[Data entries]
----
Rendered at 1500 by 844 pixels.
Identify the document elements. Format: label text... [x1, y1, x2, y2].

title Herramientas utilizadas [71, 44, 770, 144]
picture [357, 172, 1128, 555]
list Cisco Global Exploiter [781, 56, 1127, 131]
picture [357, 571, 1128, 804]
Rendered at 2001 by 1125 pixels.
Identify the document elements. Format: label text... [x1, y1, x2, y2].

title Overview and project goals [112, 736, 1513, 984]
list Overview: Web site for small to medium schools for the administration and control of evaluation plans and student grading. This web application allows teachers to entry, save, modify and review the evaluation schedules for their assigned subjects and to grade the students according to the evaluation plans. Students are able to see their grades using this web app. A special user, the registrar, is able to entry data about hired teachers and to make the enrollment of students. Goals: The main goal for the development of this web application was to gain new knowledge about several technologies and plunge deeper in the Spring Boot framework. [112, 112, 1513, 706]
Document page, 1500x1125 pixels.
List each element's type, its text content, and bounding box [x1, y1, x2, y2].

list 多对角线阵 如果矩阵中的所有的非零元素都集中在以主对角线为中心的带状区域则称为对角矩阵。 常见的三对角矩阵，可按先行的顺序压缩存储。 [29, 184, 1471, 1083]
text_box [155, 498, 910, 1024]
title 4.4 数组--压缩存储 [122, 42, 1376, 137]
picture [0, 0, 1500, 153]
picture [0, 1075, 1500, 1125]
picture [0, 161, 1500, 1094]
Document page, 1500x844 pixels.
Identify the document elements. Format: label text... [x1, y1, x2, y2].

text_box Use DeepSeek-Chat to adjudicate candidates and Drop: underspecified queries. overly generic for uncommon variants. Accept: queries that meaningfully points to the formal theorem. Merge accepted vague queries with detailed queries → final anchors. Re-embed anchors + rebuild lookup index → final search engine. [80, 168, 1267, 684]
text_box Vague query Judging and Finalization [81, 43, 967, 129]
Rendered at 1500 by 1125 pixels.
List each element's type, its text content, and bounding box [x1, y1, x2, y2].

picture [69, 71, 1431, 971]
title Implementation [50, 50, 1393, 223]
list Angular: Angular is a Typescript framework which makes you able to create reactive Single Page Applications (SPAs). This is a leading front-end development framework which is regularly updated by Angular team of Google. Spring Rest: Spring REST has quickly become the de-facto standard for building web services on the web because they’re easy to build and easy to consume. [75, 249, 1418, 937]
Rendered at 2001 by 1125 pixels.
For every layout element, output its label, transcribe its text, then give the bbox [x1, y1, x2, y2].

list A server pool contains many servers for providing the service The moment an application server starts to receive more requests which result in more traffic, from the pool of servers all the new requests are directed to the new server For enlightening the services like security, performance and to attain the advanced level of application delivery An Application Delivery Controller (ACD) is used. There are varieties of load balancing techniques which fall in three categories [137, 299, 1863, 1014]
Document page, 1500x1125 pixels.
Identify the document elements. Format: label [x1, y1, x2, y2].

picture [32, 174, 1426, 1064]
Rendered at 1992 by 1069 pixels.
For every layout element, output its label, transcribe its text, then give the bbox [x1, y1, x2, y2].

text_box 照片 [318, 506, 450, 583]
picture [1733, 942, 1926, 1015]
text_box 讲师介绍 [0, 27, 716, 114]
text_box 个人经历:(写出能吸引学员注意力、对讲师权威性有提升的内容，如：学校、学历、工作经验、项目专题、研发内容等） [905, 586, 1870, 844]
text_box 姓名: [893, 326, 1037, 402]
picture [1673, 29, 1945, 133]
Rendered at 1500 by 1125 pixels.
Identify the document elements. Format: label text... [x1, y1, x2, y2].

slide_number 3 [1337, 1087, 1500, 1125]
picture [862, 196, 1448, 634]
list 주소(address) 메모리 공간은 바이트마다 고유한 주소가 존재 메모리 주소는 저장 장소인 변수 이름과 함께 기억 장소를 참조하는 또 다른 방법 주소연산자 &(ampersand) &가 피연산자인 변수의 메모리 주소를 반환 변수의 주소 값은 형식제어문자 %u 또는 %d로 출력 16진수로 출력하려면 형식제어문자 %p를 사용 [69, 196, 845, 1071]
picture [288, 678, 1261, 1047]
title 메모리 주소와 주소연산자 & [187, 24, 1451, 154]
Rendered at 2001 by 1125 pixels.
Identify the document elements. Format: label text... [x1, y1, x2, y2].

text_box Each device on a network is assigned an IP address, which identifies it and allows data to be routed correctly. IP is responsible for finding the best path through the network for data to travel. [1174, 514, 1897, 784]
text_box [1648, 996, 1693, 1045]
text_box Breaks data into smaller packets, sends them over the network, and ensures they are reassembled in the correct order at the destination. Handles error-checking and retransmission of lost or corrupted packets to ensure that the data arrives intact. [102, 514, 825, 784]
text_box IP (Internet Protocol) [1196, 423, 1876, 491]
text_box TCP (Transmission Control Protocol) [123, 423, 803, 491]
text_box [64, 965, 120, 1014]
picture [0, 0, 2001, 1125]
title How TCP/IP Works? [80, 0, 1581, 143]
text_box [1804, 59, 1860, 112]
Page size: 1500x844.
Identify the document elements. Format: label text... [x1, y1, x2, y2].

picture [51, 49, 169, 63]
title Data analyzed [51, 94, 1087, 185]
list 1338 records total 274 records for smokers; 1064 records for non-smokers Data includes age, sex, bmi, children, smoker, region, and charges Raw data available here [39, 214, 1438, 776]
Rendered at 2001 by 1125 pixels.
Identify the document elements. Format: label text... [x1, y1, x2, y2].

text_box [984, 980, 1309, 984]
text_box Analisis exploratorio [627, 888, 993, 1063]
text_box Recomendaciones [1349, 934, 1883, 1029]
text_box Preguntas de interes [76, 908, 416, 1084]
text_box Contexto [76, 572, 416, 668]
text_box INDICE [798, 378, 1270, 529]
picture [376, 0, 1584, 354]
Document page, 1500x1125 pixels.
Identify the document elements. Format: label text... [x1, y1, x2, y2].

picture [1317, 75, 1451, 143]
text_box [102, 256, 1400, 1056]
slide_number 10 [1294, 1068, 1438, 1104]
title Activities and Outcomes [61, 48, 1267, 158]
----
- **WORK ITEM**
Set all of the data down again exactly.

- **EXERCISE SOLUTION**
Rendered at 1500 by 844 pixels.
Identify the document elements. Format: label text... [x1, y1, x2, y2].

title Herramientas utilizadas [71, 44, 770, 144]
picture [357, 172, 1128, 555]
list Cisco Global Exploiter [781, 56, 1127, 131]
picture [357, 571, 1128, 804]
Rendered at 2001 by 1125 pixels.
Identify the document elements. Format: label text... [x1, y1, x2, y2].

title Overview and project goals [112, 736, 1513, 984]
list Overview: Web site for small to medium schools for the administration and control of evaluation plans and student grading. This web application allows teachers to entry, save, modify and review the evaluation schedules for their assigned subjects and to grade the students according to the evaluation plans. Students are able to see their grades using this web app. A special user, the registrar, is able to entry data about hired teachers and to make the enrollment of students. Goals: The main goal for the development of this web application was to gain new knowledge about several technologies and plunge deeper in the Spring Boot framework. [112, 112, 1513, 706]
Document page, 1500x1125 pixels.
List each element's type, its text content, and bounding box [x1, y1, x2, y2].

list 多对角线阵 如果矩阵中的所有的非零元素都集中在以主对角线为中心的带状区域则称为对角矩阵。 常见的三对角矩阵，可按先行的顺序压缩存储。 [29, 184, 1471, 1083]
text_box [155, 498, 910, 1024]
title 4.4 数组--压缩存储 [122, 42, 1376, 137]
picture [0, 0, 1500, 153]
picture [0, 1075, 1500, 1125]
picture [0, 161, 1500, 1094]
Document page, 1500x844 pixels.
Identify the document elements. Format: label text... [x1, y1, x2, y2].

text_box Use DeepSeek-Chat to adjudicate candidates and Drop: underspecified queries. overly generic for uncommon variants. Accept: queries that meaningfully points to the formal theorem. Merge accepted vague queries with detailed queries → final anchors. Re-embed anchors + rebuild lookup index → final search engine. [80, 168, 1267, 684]
text_box Vague query Judging and Finalization [81, 43, 967, 129]
Rendered at 1500 by 1125 pixels.
List each element's type, its text content, and bounding box [x1, y1, x2, y2].

picture [69, 71, 1431, 971]
title Implementation [50, 50, 1393, 223]
list Angular: Angular is a Typescript framework which makes you able to create reactive Single Page Applications (SPAs). This is a leading front-end development framework which is regularly updated by Angular team of Google. Spring Rest: Spring REST has quickly become the de-facto standard for building web services on the web because they’re easy to build and easy to consume. [75, 249, 1418, 937]
Rendered at 2001 by 1125 pixels.
For every layout element, output its label, transcribe its text, then give the bbox [x1, y1, x2, y2].

list A server pool contains many servers for providing the service The moment an application server starts to receive more requests which result in more traffic, from the pool of servers all the new requests are directed to the new server For enlightening the services like security, performance and to attain the advanced level of application delivery An Application Delivery Controller (ACD) is used. There are varieties of load balancing techniques which fall in three categories [137, 299, 1863, 1014]
Document page, 1500x1125 pixels.
Identify the document elements. Format: label [x1, y1, x2, y2].

picture [32, 174, 1426, 1064]
Rendered at 1992 by 1069 pixels.
For every layout element, output its label, transcribe its text, then give the bbox [x1, y1, x2, y2].

text_box 照片 [318, 506, 450, 583]
picture [1733, 942, 1926, 1015]
text_box 讲师介绍 [0, 27, 716, 114]
text_box 个人经历:(写出能吸引学员注意力、对讲师权威性有提升的内容，如：学校、学历、工作经验、项目专题、研发内容等） [905, 586, 1870, 844]
text_box 姓名: [893, 326, 1037, 402]
picture [1673, 29, 1945, 133]
Rendered at 1500 by 1125 pixels.
Identify the document elements. Format: label text... [x1, y1, x2, y2].

slide_number 3 [1337, 1087, 1500, 1125]
picture [862, 196, 1448, 634]
list 주소(address) 메모리 공간은 바이트마다 고유한 주소가 존재 메모리 주소는 저장 장소인 변수 이름과 함께 기억 장소를 참조하는 또 다른 방법 주소연산자 &(ampersand) &가 피연산자인 변수의 메모리 주소를 반환 변수의 주소 값은 형식제어문자 %u 또는 %d로 출력 16진수로 출력하려면 형식제어문자 %p를 사용 [69, 196, 845, 1071]
picture [288, 678, 1261, 1047]
title 메모리 주소와 주소연산자 & [187, 24, 1451, 154]
Rendered at 2001 by 1125 pixels.
Identify the document elements. Format: label text... [x1, y1, x2, y2].

text_box Each device on a network is assigned an IP address, which identifies it and allows data to be routed correctly. IP is responsible for finding the best path through the network for data to travel. [1174, 514, 1897, 784]
text_box [1648, 996, 1693, 1045]
text_box Breaks data into smaller packets, sends them over the network, and ensures they are reassembled in the correct order at the destination. Handles error-checking and retransmission of lost or corrupted packets to ensure that the data arrives intact. [102, 514, 825, 784]
text_box IP (Internet Protocol) [1196, 423, 1876, 491]
text_box TCP (Transmission Control Protocol) [123, 423, 803, 491]
text_box [64, 965, 120, 1014]
picture [0, 0, 2001, 1125]
title How TCP/IP Works? [80, 0, 1581, 143]
text_box [1804, 59, 1860, 112]
Page size: 1500x844.
Identify the document elements. Format: label text... [x1, y1, x2, y2].

picture [51, 49, 169, 63]
title Data analyzed [51, 94, 1087, 185]
list 1338 records total 274 records for smokers; 1064 records for non-smokers Data includes age, sex, bmi, children, smoker, region, and charges Raw data available here [39, 214, 1438, 776]
Rendered at 2001 by 1125 pixels.
Identify the document elements. Format: label text... [x1, y1, x2, y2].

text_box [984, 980, 1309, 984]
text_box Analisis exploratorio [627, 888, 993, 1063]
text_box Recomendaciones [1349, 934, 1883, 1029]
text_box Preguntas de interes [76, 908, 416, 1084]
text_box Contexto [76, 572, 416, 668]
text_box INDICE [798, 378, 1270, 529]
picture [376, 0, 1584, 354]
Document page, 1500x1125 pixels.
Identify the document elements. Format: label text... [x1, y1, x2, y2].

picture [1317, 75, 1451, 143]
text_box [102, 256, 1400, 1056]
slide_number 10 [1294, 1068, 1438, 1104]
title Activities and Outcomes [61, 48, 1267, 158]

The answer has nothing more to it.